Страница 18 из 24
— Не страшно? — поинтересовалась Гуля. Ли покачала головой.
— Чего страшного? Вот как у Бинха было — страшно. А так…
— Может, тебя и пошлют, — пожала плечами Гуля, — у тебя немецкий. А у меня английский только.
— Не знаю, я ведь недавно в организации. На самом деле — вряд ли пошлют.

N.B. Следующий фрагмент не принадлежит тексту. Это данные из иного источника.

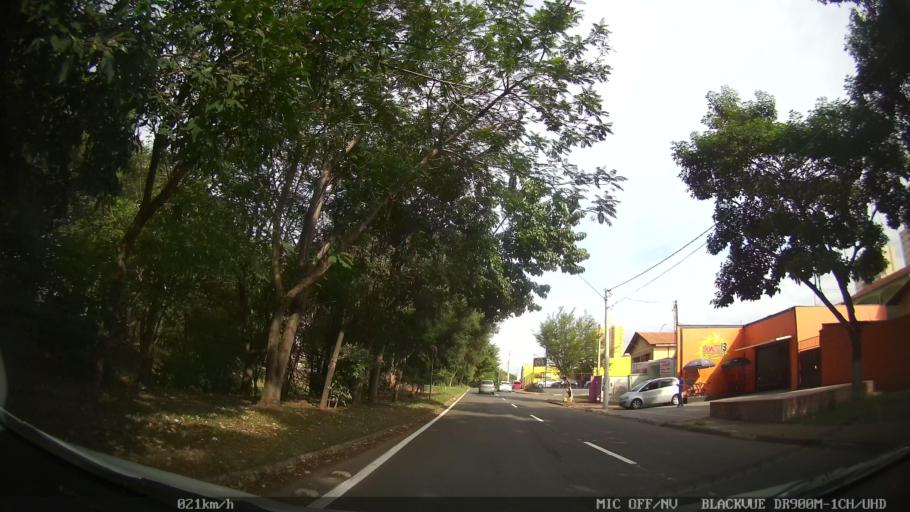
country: BR
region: Sao Paulo
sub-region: Piracicaba
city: Piracicaba
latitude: -22.7205
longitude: -47.6249
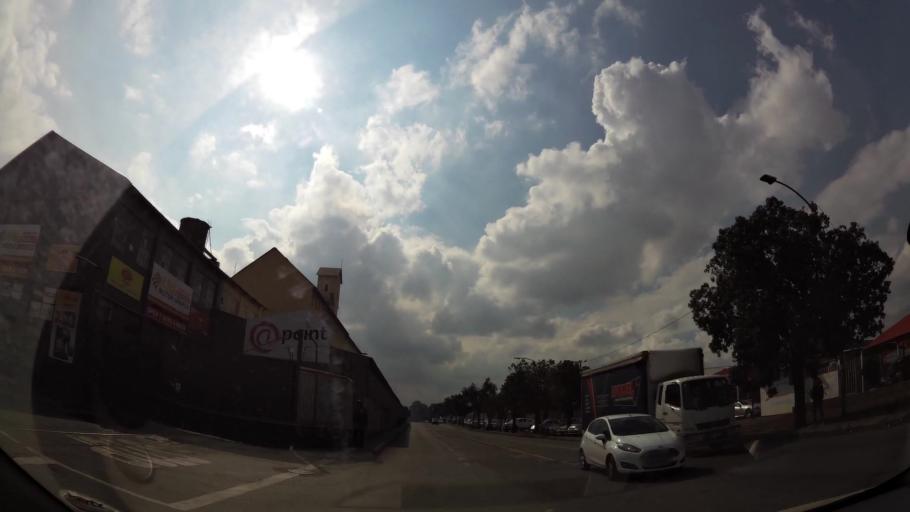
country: ZA
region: Gauteng
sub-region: Sedibeng District Municipality
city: Vereeniging
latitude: -26.6713
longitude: 27.9346
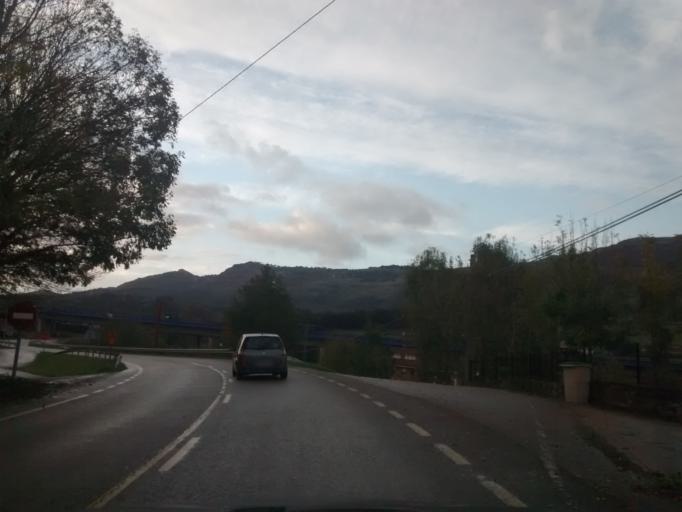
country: ES
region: Cantabria
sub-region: Provincia de Cantabria
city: Lierganes
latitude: 43.3554
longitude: -3.7653
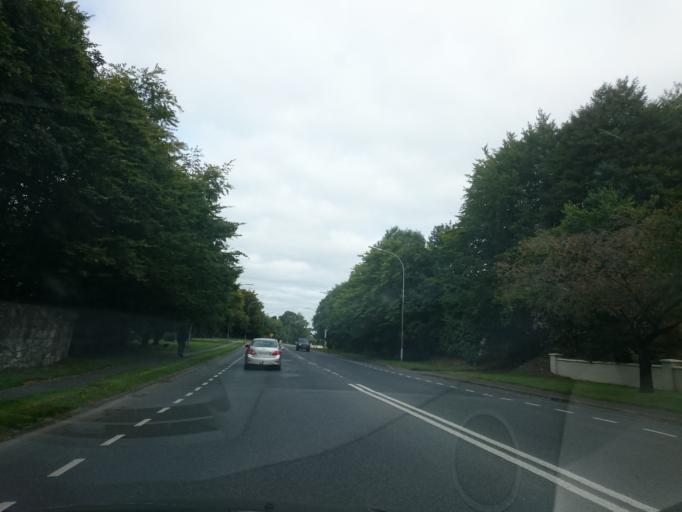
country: IE
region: Leinster
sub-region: Kilkenny
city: Kilkenny
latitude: 52.6705
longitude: -7.2529
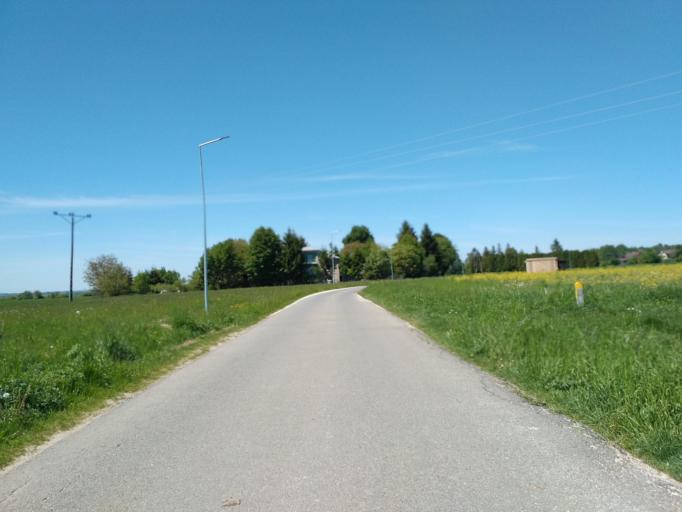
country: PL
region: Subcarpathian Voivodeship
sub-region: Powiat sanocki
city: Dlugie
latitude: 49.5962
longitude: 22.0449
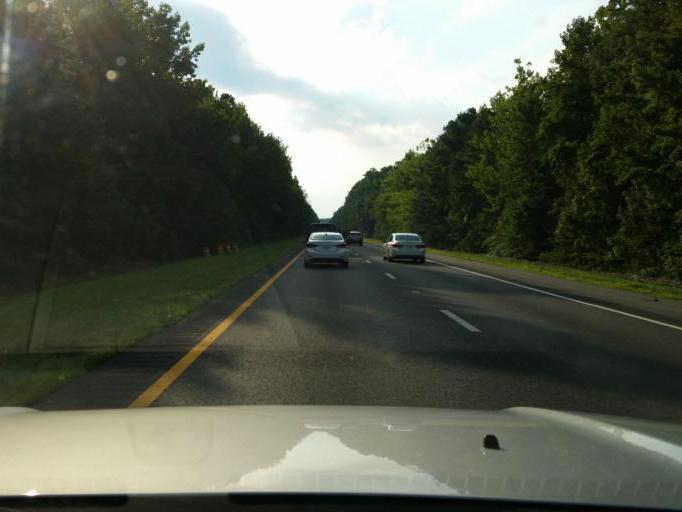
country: US
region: Virginia
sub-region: New Kent County
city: New Kent
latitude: 37.4648
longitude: -76.8900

До одиннадцати у Ли были распланированы индивидуальные школьные занятия. Ей хотелось увидеть Бинха, спросить его, что решил ВК насчет Германии. Бинха недавно избрали в ВК, теперь он вместе с Ладой Ореховой и Рамзаном руководил юнкомовской организацией. Но сегодня Бинха было трудно застать — он на месяц перешел в английский сектор. Языки в школе изучались методом погружения — в определенных секторах создавалась как можно более полная языковая среда, ребята отдельно от всех ходили в столовую, на тренировки, на производство, на общие занятия и семинары и говорили только на определенном языке, на нем же читали, играли и смотрели фильмы.
Бинху надо было подтянуть английский. Сама Ли уже прожила три раза по два месяца в немецком секторе, и один раз — в корейском. Нормой считалось изучить один из языков ФТА и один из языков Союза. Корейский она, конечно, выбрала из-за Бинха, вообще-то корееязычных было раз, два и обчелся — любители Востока предпочитали учить распространенный китайский.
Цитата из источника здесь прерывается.